An Unnatural, Uncomfortable Life
From giant sharks to tiny fish, the animals who are exploited by aquariums in Australia all suffer. Instead of navigating the vast oceans, they’re confined to glass tanks – where they’re exposed to flashing lights, loud noises, and crowds – and denied the opportunity to engage in their natural behaviour. Octopuses are so intelligent that they’re often kept in extra-secure tanks because they’ve been known to attempt to escape by unscrewing water pipes.
As with all businesses that profit from displaying animals, aquariums put commercial interests above animals’ needs.
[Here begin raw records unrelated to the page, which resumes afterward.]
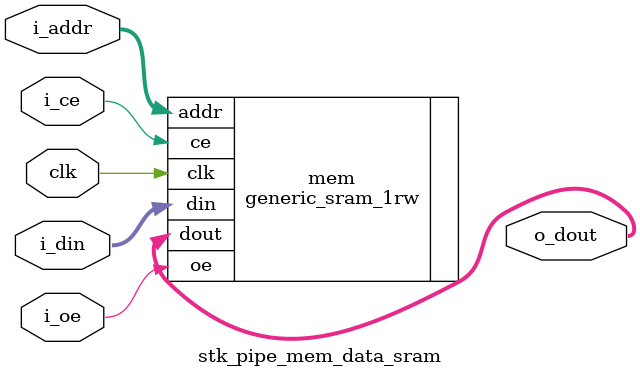
<source format=sv>

module stk_pipe_mem_data_sram (
// -------------------------------------------------------------------------- //
//
  input wire logic [9:0]                             i_addr
, input wire logic [127:0]                           i_din
, input wire logic                                   i_ce
, input wire logic                                   i_oe
//
, output wire logic [127:0]                          o_dout

// -------------------------------------------------------------------------- //
//
, input wire logic                                   clk
);

// -------------------------------------------------------------------------- //
//
generic_sram_1rw #(.W(128), .N(1024)) mem (
//
  .addr                       (i_addr)
, .din                        (i_din)
, .ce                         (i_ce)
, .oe                         (i_oe)
, .dout                       (o_dout)
//
, .clk                        (clk)
);

endmodule : stk_pipe_mem_data_sram

</source>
For example, shy fish – who, in the wild, would spend much of their time hiding in rock crevices or seaweed to escape predators – are kept in barren tanks with no place to hide just so that human visitors can get a good look at them. Meanwhile, rays may be kept in shallow tanks that visitors can actually dip their hands into. On the subtropical Gold Coast, Sea World imprisons polar bears, whose natural desires to swim and roam vast distances in the Arctic are cruelly suppressed so that tourists can press up against the walls of their glass prison.
“The voice of the natural world would be, ‘Could you please give us space and leave us alone to get along with our own lives and our own ways, because we actually know much better how to do it than when you start interfering.'” – Jane Goodall
Conservation – Reading Between the Lies
Like zoos, aquariums and marine parks often try to convince the public that by locking animals up in tanks or cages, they’re helping rather than harming them. The vast majority of animals in marine parks and aquariums aren’t endangered – and even if they were, breeding and warehousing them in underwater jails does nothing to bolster their numbers in the wild.
For example, Sea World’sestimated revenue is more than $133 million annually, yet it spends only $1 million on rescue, research, and rehabilitation. That’s less than 1 per cent.
What You Can Do
Here’s what you can do to help marine animals held in captivity:
- Avoid marine parks and aquariums, both in Australia and overseas.